The film's soundtrack is composed by Justin Prabhakaran, who earlier composed for the director's Thondan, replacing Sundar C Babu who worked as the music director of the film's predecessor. The album features seven songs, with lyrics for the film written by Yugabharathi, G. Logan and Arivu. The song "Shambo Shiva Shambo", a song in the preceding film, was used. Sony Music India secured the film's audio rights.

The first single track, "Adhuva Adhuva", was released on 18 July 2019. The remaining songs and the full album was released on 19 September 2019 at Prasad Film Labs, with the album was made available at music streaming platforms on the next day.

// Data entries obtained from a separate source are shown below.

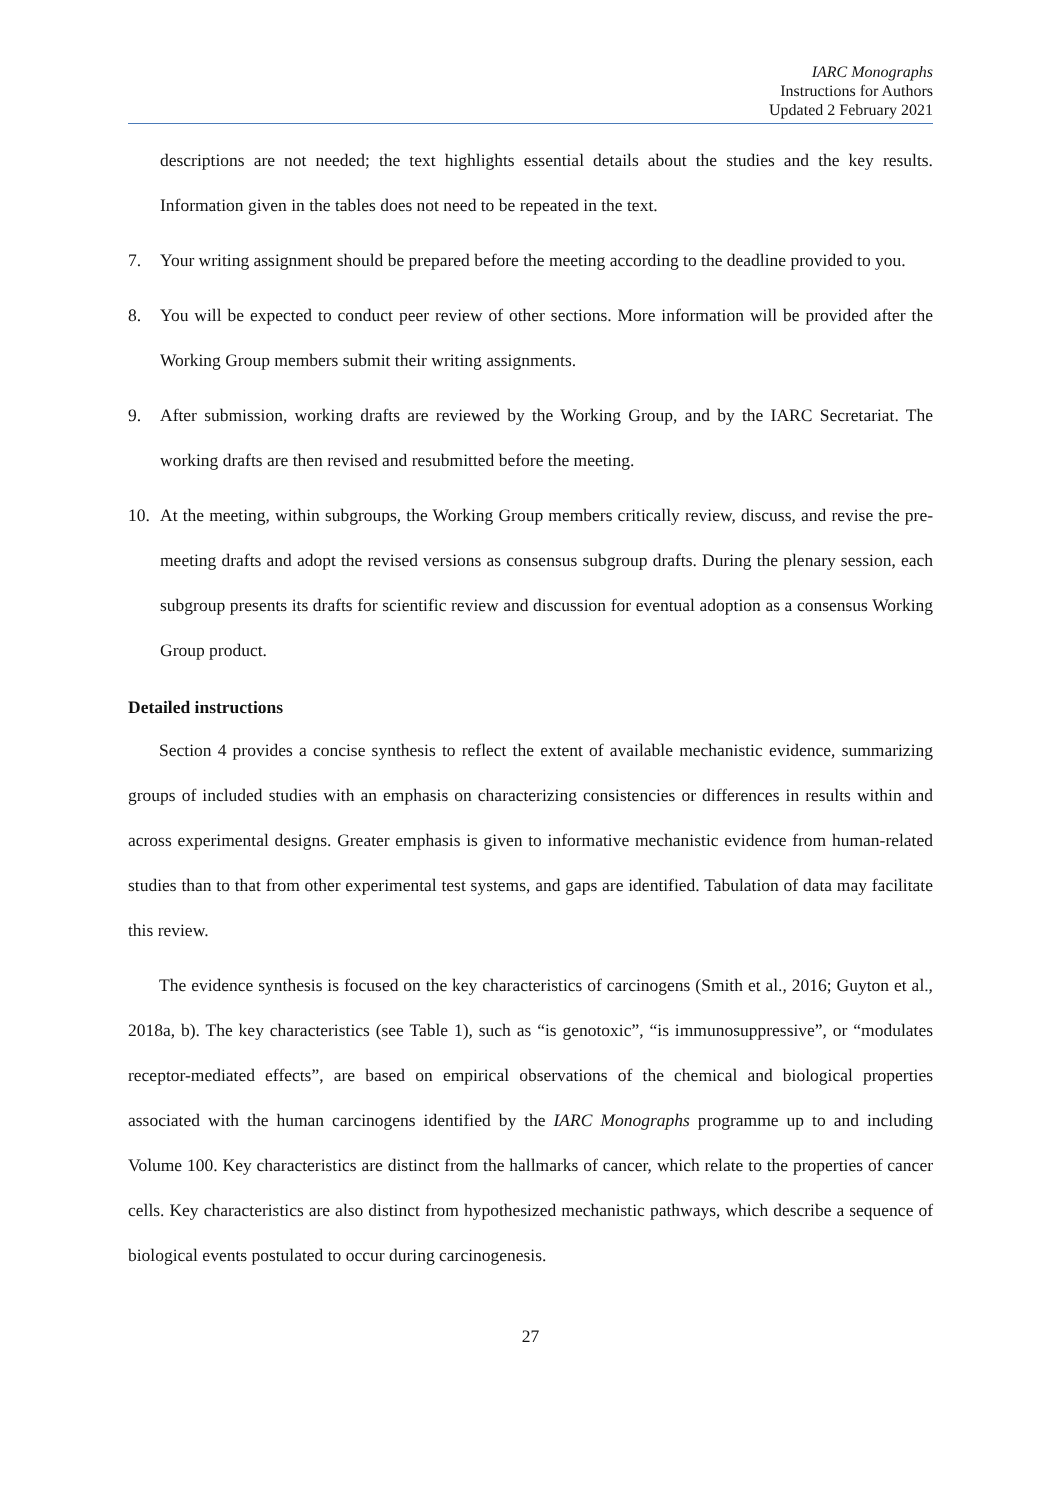IARC Monographs
Instructions for Authors
Updated 2 February 2021
descriptions are not needed; the text highlights essential details about the studies and the key results. Information given in the tables does not need to be repeated in the text.
7. Your writing assignment should be prepared before the meeting according to the deadline provided to you.
8. You will be expected to conduct peer review of other sections. More information will be provided after the Working Group members submit their writing assignments.
9. After submission, working drafts are reviewed by the Working Group, and by the IARC Secretariat. The working drafts are then revised and resubmitted before the meeting.
10. At the meeting, within subgroups, the Working Group members critically review, discuss, and revise the pre-meeting drafts and adopt the revised versions as consensus subgroup drafts. During the plenary session, each subgroup presents its drafts for scientific review and discussion for eventual adoption as a consensus Working Group product.
Detailed instructions
Section 4 provides a concise synthesis to reflect the extent of available mechanistic evidence, summarizing groups of included studies with an emphasis on characterizing consistencies or differences in results within and across experimental designs. Greater emphasis is given to informative mechanistic evidence from human-related studies than to that from other experimental test systems, and gaps are identified. Tabulation of data may facilitate this review.
The evidence synthesis is focused on the key characteristics of carcinogens (Smith et al., 2016; Guyton et al., 2018a, b). The key characteristics (see Table 1), such as “is genotoxic”, “is immunosuppressive”, or “modulates receptor-mediated effects”, are based on empirical observations of the chemical and biological properties associated with the human carcinogens identified by the IARC Monographs programme up to and including Volume 100. Key characteristics are distinct from the hallmarks of cancer, which relate to the properties of cancer cells. Key characteristics are also distinct from hypothesized mechanistic pathways, which describe a sequence of biological events postulated to occur during carcinogenesis.
27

| No. | Title | Lyrics | Singer(s) | Length |
|---|---|---|---|---|
| 1. | "Adhuva Adhuva" | Yugabharathi | Shweta Mohan, Sooraj Santhosh | 3.22 |
| 2. | "Raila Raila" | Yugabharathi | Achu Rajamani | 4:10 |
| 3. | "Varungaalam Engaladhu" | G. Logan, Arivu | G. Logan, Arivu, Gana Ulagam Dharini, Isaivani | 3:46 |
| 4. | "Aana Varudha Paarungadi" | Yugabharathi | Reema | 3:42 |
| 5. | "Paga Paga" | Yugabharathi | Mark Thomas | 4:12 |
| 6. | "Adhuva Adhuva (Rain Version)" | Yugabharathi | Shweta Mohan, Sooraj Santhosh | 3:11 |
| 7. | "Naadodigal 2 (Theme)" | Instrumental | Justin Prabhakaran | 2:12 |
| Total length: |  |  |  | 24:35 |

==Distribution==
On 24 January 2020, the producers announced that Linda Big Pictures was selected as the film's distribution partner for Tamil Nadu region, followed by Red Giant Movies for City and Salem region, Dhanam Pictures for Chengalpet region, S Picture for North and South Arcot region and Gopuram Films for Coimbatore and Madurai region.

==Release==
Initially, it was slated for a July 2019 release but later postponed. The producer announced the film's release date would be 31 January 2020. The Satellite Rights Of the Film Was Acquired By Sun TV.